What is being asked: Retype the following lines word for word, without the pictures.

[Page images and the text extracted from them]
- - - -
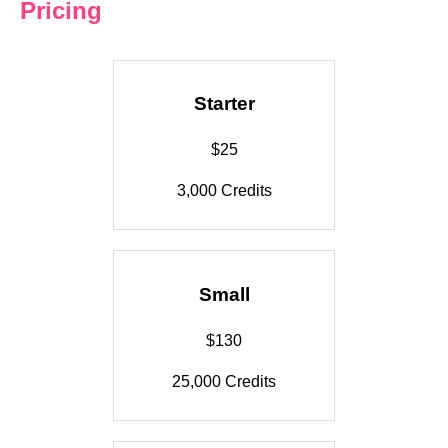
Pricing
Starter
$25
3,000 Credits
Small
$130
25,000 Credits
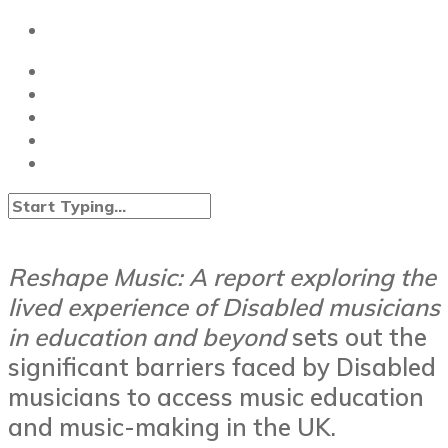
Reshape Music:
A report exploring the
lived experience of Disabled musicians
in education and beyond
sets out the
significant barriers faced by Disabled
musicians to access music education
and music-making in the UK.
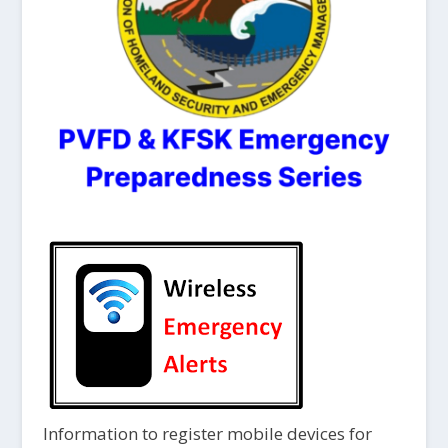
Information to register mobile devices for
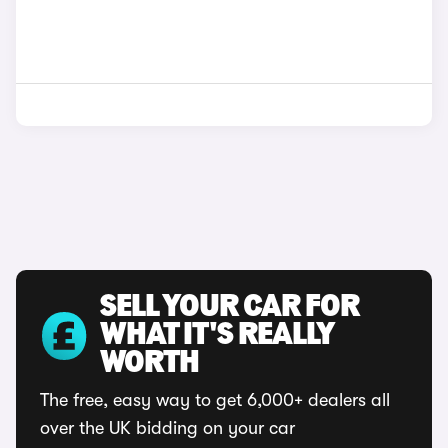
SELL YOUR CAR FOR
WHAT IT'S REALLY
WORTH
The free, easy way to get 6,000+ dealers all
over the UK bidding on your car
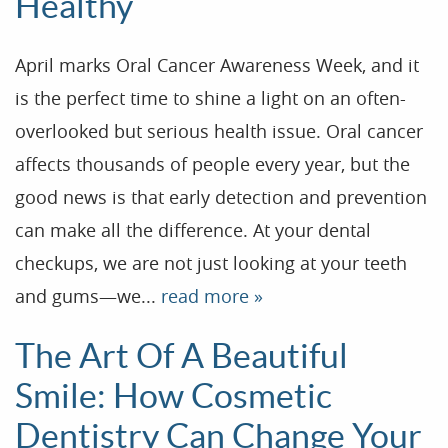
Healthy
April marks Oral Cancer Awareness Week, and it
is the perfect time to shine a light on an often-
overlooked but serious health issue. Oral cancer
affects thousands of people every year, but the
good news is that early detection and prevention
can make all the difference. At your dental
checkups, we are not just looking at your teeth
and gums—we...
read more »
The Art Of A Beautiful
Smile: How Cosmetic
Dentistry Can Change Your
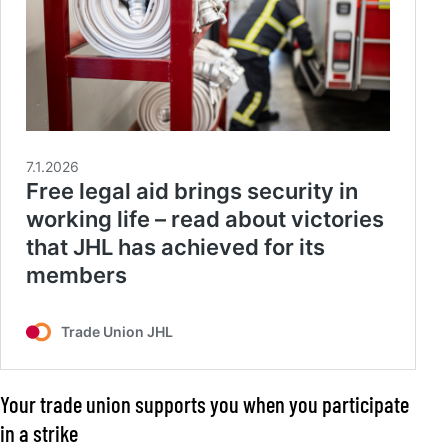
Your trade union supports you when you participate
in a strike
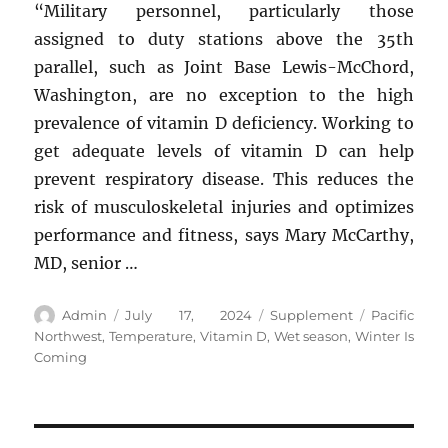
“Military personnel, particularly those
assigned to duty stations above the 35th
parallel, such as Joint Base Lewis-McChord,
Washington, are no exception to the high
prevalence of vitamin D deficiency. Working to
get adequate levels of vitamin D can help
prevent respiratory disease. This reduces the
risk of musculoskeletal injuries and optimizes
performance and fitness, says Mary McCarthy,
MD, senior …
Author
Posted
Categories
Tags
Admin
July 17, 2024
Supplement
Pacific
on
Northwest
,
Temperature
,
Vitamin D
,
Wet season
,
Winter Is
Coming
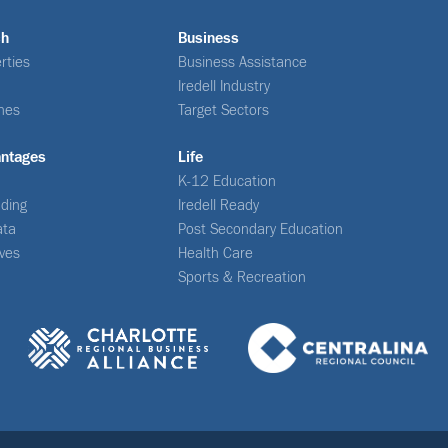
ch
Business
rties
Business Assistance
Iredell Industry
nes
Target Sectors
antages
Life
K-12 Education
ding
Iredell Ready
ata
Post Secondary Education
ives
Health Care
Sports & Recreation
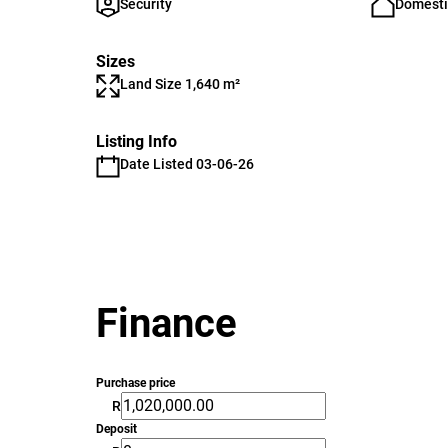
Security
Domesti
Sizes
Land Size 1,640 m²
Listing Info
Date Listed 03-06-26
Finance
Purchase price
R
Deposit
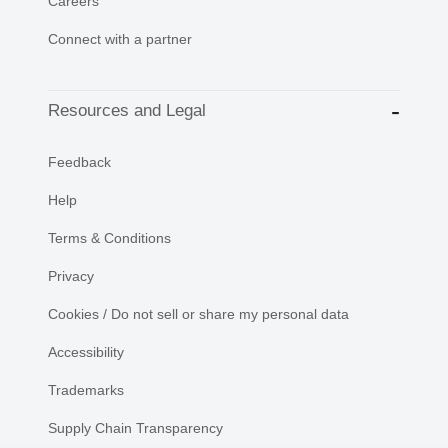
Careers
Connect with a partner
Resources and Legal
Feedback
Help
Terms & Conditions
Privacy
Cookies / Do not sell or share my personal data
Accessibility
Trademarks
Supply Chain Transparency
- - - -
Written reply:
Pricing
Starter
$25
3,000 Credits
Small
$130
25,000 Credits
Reshape Music:
A report exploring the
lived experience of Disabled musicians
in education and beyond
sets out the
significant barriers faced by Disabled
musicians to access music education
and music-making in the UK.
Information to register mobile devices for
SELL YOUR CAR FOR
WHAT IT'S REALLY
WORTH
The free, easy way to get 6,000+ dealers all
over the UK bidding on your car
Healthy
April marks Oral Cancer Awareness Week, and it
is the perfect time to shine a light on an often-
overlooked but serious health issue. Oral cancer
affects thousands of people every year, but the
good news is that early detection and prevention
can make all the difference. At your dental
checkups, we are not just looking at your teeth
and gums—we...
read more »
The Art Of A Beautiful
Smile: How Cosmetic
Dentistry Can Change Your
Your trade union supports you when you participate
in a strike
“Military personnel, particularly those
assigned to duty stations above the 35th
parallel, such as Joint Base Lewis-McChord,
Washington, are no exception to the high
prevalence of vitamin D deficiency. Working to
get adequate levels of vitamin D can help
prevent respiratory disease. This reduces the
risk of musculoskeletal injuries and optimizes
performance and fitness, says Mary McCarthy,
MD, senior …
Author
Posted
Categories
Tags
Admin
July 17, 2024
Supplement
Pacific
on
Northwest
,
Temperature
,
Vitamin D
,
Wet season
,
Winter Is
Coming
ch
Business
rties
Business Assistance
Iredell Industry
nes
Target Sectors
antages
Life
K-12 Education
ding
Iredell Ready
ata
Post Secondary Education
ives
Health Care
Sports & Recreation
Security
Domesti
Sizes
Land Size 1,640 m²
Listing Info
Date Listed 03-06-26
Finance
Purchase price
R
Deposit
Careers
Connect with a partner
Resources and Legal
Feedback
Help
Terms & Conditions
Privacy
Cookies / Do not sell or share my personal data
Accessibility
Trademarks
Supply Chain Transparency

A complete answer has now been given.